Set of tasks.
1. In the email reply on the Encoding Standard, what capability does the writer say was added in response to Mozilla's request?
2. Write the next portion of the email reply about the Encoding Standard, picking up right after its final line.

Document extract.
Re: Encoding Standard

On 10/3/2013 3:42 AM, "Martin J. Dürst" wrote:
> [www-international@w3.org removed; Philippe Le Hegaret, Rigo Wenning, 
> and Jeff Jaffe added because they might have some more background info 
> on this.]

Thanks for including me.  I don't have insight on Anne's concerns.

The background, as I suppose people know, is that in response to 
Mozilla's request we have now included a capability to fork W3C 
specifications in certain circumstances.

I believe that the FAQ is trying to make the simple point that if 
"standards" are regularly "forked" we will have a world with 
fragmentation and little standardization.

Perhaps there is some wording of the FAQ that Anne objects to, and I'm 
open to discussing that.

>
>
> Hello Anne,
>
> This is a purely personal contribution.

Record extracts.
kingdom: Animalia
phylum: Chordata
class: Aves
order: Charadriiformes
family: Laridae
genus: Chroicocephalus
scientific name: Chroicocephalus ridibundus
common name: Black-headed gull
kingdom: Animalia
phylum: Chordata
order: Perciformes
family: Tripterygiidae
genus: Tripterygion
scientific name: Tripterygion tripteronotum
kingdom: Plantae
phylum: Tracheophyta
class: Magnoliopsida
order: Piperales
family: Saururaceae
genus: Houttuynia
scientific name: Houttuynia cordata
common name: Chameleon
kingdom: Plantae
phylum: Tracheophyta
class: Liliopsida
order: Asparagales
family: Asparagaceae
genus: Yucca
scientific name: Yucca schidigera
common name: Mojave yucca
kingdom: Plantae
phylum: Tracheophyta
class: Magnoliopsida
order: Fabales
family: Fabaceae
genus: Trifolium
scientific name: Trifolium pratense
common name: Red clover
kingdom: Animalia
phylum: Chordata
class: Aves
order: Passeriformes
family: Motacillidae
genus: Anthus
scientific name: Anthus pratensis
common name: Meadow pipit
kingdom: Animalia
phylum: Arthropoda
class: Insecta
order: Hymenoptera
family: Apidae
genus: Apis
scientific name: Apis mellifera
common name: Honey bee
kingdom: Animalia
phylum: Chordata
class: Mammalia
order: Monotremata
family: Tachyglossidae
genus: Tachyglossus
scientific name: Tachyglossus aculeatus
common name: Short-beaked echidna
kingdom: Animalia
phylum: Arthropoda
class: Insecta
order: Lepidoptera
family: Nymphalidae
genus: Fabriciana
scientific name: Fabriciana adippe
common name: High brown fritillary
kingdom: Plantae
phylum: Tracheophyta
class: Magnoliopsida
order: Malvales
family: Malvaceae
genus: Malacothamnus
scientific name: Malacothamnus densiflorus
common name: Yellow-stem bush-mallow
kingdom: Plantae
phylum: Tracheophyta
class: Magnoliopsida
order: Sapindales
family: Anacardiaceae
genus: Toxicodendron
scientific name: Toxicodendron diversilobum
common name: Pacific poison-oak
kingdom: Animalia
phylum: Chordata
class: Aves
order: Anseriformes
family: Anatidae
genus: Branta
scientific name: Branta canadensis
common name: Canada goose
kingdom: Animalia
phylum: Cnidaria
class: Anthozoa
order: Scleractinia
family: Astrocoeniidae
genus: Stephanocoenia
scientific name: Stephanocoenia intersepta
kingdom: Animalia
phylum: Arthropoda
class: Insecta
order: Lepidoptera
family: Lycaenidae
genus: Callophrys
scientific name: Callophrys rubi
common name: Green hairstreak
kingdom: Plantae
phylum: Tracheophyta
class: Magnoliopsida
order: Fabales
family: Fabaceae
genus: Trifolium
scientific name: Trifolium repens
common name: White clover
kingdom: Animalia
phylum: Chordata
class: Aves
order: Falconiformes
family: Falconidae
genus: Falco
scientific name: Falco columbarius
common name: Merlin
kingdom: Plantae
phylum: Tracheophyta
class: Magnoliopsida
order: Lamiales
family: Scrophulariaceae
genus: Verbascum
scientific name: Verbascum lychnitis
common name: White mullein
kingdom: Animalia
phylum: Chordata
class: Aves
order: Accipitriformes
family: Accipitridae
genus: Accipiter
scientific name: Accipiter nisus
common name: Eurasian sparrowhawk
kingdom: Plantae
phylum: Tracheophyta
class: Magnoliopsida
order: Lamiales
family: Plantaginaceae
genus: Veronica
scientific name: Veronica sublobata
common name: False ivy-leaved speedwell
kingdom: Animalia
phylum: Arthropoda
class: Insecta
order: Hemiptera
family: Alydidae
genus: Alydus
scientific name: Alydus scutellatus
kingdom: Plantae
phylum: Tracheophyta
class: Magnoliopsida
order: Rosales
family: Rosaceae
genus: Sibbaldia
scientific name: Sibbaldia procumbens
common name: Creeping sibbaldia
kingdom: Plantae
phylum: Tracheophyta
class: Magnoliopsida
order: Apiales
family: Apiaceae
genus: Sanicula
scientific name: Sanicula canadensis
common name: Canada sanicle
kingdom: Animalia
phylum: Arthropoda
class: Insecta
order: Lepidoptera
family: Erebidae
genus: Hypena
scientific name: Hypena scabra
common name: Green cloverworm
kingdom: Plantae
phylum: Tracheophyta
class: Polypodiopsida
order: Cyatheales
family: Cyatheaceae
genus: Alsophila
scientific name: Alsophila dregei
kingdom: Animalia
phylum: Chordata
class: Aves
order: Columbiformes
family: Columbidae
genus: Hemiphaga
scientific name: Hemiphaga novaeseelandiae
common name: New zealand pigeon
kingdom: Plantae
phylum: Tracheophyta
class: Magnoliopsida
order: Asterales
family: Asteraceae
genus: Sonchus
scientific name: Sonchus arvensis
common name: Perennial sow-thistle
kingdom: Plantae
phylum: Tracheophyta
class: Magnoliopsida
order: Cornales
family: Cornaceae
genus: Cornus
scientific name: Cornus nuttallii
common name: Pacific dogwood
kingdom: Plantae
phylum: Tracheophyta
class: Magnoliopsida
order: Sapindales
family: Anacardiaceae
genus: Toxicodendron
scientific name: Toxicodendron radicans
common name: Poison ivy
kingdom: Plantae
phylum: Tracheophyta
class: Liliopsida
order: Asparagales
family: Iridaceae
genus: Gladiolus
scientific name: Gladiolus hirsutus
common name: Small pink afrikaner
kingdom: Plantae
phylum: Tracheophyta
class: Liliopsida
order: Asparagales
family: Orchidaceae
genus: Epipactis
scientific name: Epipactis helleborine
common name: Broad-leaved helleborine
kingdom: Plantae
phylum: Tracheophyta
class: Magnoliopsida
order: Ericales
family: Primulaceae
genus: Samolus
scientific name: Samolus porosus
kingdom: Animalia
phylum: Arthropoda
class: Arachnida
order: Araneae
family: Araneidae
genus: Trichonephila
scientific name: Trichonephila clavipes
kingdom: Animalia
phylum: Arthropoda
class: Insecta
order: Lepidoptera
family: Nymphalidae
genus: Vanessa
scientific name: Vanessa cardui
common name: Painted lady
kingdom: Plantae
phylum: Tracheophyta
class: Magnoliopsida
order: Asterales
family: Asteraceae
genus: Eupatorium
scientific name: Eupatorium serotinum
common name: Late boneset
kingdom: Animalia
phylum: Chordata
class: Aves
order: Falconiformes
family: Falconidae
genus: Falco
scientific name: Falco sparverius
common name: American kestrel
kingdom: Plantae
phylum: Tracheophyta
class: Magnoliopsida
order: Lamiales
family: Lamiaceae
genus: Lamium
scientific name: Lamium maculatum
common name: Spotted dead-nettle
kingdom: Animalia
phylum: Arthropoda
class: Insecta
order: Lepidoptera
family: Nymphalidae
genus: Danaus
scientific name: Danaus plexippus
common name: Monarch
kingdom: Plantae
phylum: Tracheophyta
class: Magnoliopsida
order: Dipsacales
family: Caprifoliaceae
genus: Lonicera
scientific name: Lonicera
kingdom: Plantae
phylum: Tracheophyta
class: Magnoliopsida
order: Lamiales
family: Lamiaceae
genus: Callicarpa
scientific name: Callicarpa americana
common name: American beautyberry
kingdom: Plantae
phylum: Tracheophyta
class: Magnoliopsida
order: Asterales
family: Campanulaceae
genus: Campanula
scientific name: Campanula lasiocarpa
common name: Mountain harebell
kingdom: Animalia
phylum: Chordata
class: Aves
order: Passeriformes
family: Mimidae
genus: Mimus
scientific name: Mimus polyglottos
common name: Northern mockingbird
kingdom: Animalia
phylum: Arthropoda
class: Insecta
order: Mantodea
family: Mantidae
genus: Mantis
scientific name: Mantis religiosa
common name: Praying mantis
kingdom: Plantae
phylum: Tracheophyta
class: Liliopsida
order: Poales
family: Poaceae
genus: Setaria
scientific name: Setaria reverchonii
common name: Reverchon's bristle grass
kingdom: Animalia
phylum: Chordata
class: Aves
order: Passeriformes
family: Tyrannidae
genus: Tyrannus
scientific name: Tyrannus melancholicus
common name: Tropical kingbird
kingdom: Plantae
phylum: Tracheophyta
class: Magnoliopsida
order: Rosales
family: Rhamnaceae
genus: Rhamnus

Answer set.
1. A capability to fork W3C specifications in certain circumstances.

2.
>
>
> On 2013/10/03 16:25, "Martin J. Dürst" wrote:
>> On 2013/10/02 6:18, Asmus Freytag wrote:
>>> On 10/1/2013 1:27 PM, Anne van Kesteren wrote:
>>>> Given http://www.w3.org/2013/09/html-faq#shouldifork I'm no longer
>>>> okay with this group publishing a copy of the Encoding Standard. That
>>>> would be hypocritical.
>>>>
>>>>
>>> Can you elaborate?
>
> Yes, please.
>
>
> Looking at http://www.w3.org/2013/09/html-faq#shouldifork, I 
> personally came up with the following possible interpretations of your 
> statement, but none of these really made much sense to me, so I think 
> I must be missing something.
>
> Possible interpretations I came up with:
>
> - You think that publishing a copy is forking. As far as I understand, 
> by all intents and purposes, there is no plan of forking, but the plan 
> is to keep things in sync. Making copies e.g. for packaging,... is 
> widely done in the open source community, and isn't called forking. 
> The term forking is only used when there is on-purpose technical 
> divergence.
>
> - You think that forking is a good idea, the more, the merrier, and 
> therefore disagree with the paragraph in question. I have to admit 
> that I personally can't disagree with the statement "Forking a 
> specification imposes high costs, and is therefore not recommended.".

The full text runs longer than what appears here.